In the records below, begin at the line containing "X023784Y067419D01*" and end at the line containing "X047518Y066975D01*"; quote every line in that span exactly, including both boundary lines, and no others.
[[ THE DATA open ]]
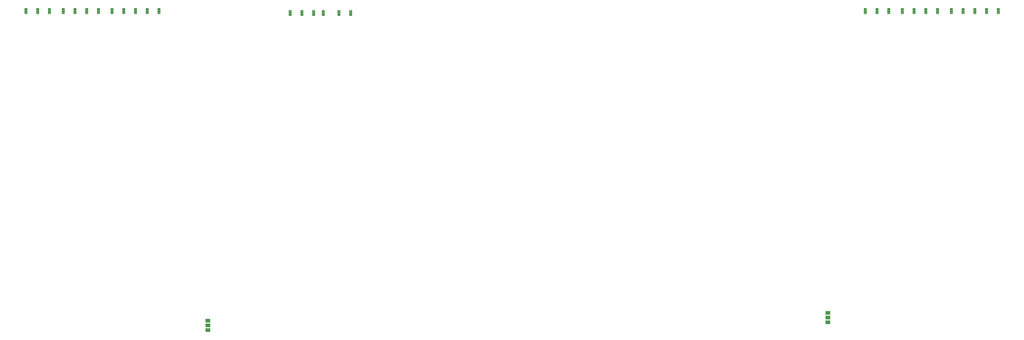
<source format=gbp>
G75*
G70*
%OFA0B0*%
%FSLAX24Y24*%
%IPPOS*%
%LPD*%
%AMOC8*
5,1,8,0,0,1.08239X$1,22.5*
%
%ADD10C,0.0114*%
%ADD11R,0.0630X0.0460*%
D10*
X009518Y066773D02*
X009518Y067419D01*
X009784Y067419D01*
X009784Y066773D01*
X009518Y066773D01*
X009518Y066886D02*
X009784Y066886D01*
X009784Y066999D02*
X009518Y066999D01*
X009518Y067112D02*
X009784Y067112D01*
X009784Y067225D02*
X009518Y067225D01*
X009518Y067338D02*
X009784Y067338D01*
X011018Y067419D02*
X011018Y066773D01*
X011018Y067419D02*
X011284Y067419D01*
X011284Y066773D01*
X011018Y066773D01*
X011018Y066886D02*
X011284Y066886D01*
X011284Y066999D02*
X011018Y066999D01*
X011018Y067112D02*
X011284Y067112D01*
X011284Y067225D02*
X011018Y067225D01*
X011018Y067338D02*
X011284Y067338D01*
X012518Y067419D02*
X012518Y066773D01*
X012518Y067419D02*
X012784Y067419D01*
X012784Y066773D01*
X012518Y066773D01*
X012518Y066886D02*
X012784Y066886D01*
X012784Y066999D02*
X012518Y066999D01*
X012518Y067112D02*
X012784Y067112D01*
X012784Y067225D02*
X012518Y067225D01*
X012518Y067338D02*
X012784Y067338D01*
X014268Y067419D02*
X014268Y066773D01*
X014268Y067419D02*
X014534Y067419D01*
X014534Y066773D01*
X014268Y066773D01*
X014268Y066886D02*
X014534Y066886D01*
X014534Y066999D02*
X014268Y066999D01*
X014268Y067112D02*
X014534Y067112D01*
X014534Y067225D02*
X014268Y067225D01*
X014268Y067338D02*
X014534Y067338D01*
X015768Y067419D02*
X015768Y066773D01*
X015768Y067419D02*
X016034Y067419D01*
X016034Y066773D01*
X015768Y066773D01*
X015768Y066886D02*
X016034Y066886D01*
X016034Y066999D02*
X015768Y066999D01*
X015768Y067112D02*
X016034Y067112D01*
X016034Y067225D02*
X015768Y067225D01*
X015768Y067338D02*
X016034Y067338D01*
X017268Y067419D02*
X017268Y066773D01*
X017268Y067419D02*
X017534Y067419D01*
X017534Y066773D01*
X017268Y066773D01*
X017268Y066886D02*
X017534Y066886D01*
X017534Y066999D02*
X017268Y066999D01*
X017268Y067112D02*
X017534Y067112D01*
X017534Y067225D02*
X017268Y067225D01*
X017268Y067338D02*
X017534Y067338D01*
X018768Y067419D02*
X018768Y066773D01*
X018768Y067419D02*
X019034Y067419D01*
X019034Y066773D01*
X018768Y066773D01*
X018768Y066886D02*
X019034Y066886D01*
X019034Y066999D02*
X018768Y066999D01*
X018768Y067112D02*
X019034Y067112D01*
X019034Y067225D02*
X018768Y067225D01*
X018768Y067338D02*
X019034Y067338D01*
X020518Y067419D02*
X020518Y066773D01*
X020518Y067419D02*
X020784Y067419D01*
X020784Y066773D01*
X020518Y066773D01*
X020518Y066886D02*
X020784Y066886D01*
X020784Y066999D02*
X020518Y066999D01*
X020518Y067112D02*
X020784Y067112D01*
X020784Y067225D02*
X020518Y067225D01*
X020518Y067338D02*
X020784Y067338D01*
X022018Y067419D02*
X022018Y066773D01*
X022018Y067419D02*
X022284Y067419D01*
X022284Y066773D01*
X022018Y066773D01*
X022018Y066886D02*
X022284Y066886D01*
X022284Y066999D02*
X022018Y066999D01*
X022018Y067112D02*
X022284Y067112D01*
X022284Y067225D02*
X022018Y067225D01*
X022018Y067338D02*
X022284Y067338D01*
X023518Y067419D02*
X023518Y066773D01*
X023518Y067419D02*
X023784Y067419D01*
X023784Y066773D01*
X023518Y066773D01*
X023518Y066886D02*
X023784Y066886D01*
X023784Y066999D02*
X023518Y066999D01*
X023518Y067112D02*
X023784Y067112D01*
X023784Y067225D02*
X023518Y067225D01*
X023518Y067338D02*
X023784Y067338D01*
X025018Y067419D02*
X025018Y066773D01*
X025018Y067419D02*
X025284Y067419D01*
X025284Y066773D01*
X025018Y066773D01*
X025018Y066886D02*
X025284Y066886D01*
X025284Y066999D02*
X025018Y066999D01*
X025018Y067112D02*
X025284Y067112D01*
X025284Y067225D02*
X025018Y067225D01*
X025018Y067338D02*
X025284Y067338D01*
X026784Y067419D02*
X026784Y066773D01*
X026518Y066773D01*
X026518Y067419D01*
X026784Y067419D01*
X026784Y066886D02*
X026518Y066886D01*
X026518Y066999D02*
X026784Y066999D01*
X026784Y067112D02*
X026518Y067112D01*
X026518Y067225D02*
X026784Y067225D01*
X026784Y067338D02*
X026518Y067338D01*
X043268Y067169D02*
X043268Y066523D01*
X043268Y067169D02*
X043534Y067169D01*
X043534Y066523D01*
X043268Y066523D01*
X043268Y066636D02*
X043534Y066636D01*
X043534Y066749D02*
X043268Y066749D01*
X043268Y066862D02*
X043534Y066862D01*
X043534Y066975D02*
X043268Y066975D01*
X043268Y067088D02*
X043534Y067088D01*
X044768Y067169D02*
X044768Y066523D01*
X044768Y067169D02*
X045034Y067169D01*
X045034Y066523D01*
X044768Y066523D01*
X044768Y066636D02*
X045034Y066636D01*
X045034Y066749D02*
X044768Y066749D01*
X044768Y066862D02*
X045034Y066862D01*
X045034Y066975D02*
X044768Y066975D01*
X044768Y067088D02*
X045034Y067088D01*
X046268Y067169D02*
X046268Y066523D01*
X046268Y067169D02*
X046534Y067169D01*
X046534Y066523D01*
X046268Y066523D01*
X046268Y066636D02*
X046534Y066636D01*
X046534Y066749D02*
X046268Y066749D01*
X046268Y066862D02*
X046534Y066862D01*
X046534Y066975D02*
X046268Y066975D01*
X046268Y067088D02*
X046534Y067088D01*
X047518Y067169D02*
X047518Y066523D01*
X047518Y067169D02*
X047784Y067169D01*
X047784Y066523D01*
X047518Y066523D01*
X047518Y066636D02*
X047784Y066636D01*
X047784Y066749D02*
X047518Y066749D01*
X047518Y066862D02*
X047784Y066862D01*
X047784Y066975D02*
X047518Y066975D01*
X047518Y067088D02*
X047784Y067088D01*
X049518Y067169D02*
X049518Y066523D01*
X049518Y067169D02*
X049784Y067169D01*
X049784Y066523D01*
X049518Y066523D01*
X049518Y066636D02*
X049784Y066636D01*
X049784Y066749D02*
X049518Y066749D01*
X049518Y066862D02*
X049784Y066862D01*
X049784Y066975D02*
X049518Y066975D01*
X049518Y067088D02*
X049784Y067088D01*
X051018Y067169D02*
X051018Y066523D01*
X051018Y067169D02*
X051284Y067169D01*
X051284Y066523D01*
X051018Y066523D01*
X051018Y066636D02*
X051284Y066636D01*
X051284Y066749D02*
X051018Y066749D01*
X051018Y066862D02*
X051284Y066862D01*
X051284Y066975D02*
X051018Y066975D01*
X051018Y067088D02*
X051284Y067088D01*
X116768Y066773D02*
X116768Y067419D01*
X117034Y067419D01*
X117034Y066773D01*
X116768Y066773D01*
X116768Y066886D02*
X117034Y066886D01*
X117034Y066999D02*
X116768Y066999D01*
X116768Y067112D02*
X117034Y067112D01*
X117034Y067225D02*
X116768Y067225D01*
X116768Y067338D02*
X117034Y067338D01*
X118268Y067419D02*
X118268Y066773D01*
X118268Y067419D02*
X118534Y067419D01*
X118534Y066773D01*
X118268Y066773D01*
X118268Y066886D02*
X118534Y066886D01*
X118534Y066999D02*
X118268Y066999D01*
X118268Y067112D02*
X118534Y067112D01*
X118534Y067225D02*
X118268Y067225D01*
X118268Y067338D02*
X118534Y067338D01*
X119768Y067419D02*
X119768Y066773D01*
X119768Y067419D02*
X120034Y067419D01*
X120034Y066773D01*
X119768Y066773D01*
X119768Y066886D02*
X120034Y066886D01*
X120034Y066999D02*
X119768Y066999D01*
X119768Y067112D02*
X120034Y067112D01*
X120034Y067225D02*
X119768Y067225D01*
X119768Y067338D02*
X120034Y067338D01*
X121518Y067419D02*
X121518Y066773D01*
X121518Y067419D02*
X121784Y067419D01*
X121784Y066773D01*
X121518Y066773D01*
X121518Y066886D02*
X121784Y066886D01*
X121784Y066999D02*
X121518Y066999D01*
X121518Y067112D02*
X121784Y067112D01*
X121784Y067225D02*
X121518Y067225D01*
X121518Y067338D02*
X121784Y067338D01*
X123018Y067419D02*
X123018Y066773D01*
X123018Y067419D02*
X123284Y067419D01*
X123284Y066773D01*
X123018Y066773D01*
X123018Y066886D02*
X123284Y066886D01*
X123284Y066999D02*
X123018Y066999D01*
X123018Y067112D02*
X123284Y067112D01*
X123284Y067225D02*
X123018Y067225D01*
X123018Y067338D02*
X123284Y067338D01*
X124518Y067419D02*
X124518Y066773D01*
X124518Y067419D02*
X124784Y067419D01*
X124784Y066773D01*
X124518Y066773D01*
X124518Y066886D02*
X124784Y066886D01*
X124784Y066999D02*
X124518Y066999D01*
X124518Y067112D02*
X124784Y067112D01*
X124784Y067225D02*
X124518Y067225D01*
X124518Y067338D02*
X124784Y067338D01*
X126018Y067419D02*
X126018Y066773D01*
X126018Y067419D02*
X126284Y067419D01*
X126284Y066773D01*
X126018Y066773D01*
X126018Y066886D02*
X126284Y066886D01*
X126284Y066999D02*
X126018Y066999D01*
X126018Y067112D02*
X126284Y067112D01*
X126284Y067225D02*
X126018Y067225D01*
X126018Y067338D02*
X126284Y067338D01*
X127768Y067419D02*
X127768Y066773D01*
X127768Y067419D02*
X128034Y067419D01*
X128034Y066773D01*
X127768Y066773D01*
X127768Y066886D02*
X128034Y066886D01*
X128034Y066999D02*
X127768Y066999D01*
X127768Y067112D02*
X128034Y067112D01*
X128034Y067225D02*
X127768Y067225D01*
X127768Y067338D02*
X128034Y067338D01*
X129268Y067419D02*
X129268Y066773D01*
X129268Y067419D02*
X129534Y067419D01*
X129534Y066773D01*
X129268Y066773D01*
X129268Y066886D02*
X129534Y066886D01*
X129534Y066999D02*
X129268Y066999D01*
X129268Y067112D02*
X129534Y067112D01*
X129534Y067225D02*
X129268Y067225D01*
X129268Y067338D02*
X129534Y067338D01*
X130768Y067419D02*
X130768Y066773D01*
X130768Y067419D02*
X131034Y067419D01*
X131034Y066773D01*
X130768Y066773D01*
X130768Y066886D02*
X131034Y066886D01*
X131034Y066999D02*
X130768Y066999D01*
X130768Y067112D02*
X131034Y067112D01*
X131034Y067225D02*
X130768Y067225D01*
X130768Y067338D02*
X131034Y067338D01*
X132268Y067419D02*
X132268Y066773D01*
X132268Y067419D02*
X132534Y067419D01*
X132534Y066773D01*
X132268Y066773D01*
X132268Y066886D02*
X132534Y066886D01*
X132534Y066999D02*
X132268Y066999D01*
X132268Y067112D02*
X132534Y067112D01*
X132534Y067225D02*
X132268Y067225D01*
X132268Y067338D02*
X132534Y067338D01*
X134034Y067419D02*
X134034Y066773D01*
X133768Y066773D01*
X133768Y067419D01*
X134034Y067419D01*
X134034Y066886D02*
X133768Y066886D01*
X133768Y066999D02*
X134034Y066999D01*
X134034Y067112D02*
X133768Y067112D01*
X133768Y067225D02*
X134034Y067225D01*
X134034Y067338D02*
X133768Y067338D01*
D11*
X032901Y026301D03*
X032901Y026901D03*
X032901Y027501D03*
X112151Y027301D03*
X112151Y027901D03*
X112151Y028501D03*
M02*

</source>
[[ THE DATA closed ]]
[[ THE DATA open ]]
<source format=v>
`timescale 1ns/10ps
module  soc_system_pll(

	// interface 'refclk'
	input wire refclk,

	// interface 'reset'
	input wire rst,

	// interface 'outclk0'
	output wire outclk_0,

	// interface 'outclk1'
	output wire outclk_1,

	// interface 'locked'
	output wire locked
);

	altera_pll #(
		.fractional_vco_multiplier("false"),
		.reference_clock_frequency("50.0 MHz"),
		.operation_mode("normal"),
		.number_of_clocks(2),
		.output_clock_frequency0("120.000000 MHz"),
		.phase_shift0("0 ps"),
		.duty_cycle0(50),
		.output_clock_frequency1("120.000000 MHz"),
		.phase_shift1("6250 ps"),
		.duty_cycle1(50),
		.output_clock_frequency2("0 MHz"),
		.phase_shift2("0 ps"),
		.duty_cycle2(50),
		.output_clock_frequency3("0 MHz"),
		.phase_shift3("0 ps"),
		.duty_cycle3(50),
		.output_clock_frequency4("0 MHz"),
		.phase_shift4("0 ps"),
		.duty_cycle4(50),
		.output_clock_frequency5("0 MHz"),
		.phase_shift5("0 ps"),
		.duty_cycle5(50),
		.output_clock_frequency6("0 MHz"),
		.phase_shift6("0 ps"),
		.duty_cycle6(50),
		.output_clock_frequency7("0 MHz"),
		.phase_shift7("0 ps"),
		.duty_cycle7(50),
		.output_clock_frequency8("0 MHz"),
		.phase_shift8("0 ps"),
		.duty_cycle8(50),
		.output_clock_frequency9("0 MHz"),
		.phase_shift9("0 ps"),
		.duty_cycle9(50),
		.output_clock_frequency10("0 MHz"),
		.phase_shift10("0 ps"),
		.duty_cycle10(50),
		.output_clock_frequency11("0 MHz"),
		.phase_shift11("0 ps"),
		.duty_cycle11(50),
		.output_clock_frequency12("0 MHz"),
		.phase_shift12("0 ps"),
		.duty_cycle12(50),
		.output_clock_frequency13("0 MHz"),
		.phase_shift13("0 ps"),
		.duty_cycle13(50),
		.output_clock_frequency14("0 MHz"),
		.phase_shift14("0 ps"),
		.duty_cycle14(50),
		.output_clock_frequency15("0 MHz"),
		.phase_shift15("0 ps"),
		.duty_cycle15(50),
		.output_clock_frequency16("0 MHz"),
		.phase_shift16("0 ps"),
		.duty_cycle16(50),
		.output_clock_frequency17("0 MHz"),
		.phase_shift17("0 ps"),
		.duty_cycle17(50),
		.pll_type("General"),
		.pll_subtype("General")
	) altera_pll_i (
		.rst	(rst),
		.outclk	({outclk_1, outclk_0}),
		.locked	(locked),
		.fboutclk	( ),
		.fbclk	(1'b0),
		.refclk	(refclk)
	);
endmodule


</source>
[[ THE DATA closed ]]
◆ YOUR RESPONSE ◆
X023784Y067419D01*
X023784Y066773D01*
X023518Y066773D01*
X023518Y066886D02*
X023784Y066886D01*
X023784Y066999D02*
X023518Y066999D01*
X023518Y067112D02*
X023784Y067112D01*
X023784Y067225D02*
X023518Y067225D01*
X023518Y067338D02*
X023784Y067338D01*
X025018Y067419D02*
X025018Y066773D01*
X025018Y067419D02*
X025284Y067419D01*
X025284Y066773D01*
X025018Y066773D01*
X025018Y066886D02*
X025284Y066886D01*
X025284Y066999D02*
X025018Y066999D01*
X025018Y067112D02*
X025284Y067112D01*
X025284Y067225D02*
X025018Y067225D01*
X025018Y067338D02*
X025284Y067338D01*
X026784Y067419D02*
X026784Y066773D01*
X026518Y066773D01*
X026518Y067419D01*
X026784Y067419D01*
X026784Y066886D02*
X026518Y066886D01*
X026518Y066999D02*
X026784Y066999D01*
X026784Y067112D02*
X026518Y067112D01*
X026518Y067225D02*
X026784Y067225D01*
X026784Y067338D02*
X026518Y067338D01*
X043268Y067169D02*
X043268Y066523D01*
X043268Y067169D02*
X043534Y067169D01*
X043534Y066523D01*
X043268Y066523D01*
X043268Y066636D02*
X043534Y066636D01*
X043534Y066749D02*
X043268Y066749D01*
X043268Y066862D02*
X043534Y066862D01*
X043534Y066975D02*
X043268Y066975D01*
X043268Y067088D02*
X043534Y067088D01*
X044768Y067169D02*
X044768Y066523D01*
X044768Y067169D02*
X045034Y067169D01*
X045034Y066523D01*
X044768Y066523D01*
X044768Y066636D02*
X045034Y066636D01*
X045034Y066749D02*
X044768Y066749D01*
X044768Y066862D02*
X045034Y066862D01*
X045034Y066975D02*
X044768Y066975D01*
X044768Y067088D02*
X045034Y067088D01*
X046268Y067169D02*
X046268Y066523D01*
X046268Y067169D02*
X046534Y067169D01*
X046534Y066523D01*
X046268Y066523D01*
X046268Y066636D02*
X046534Y066636D01*
X046534Y066749D02*
X046268Y066749D01*
X046268Y066862D02*
X046534Y066862D01*
X046534Y066975D02*
X046268Y066975D01*
X046268Y067088D02*
X046534Y067088D01*
X047518Y067169D02*
X047518Y066523D01*
X047518Y067169D02*
X047784Y067169D01*
X047784Y066523D01*
X047518Y066523D01*
X047518Y066636D02*
X047784Y066636D01*
X047784Y066749D02*
X047518Y066749D01*
X047518Y066862D02*
X047784Y066862D01*
X047784Y066975D02*
X047518Y066975D01*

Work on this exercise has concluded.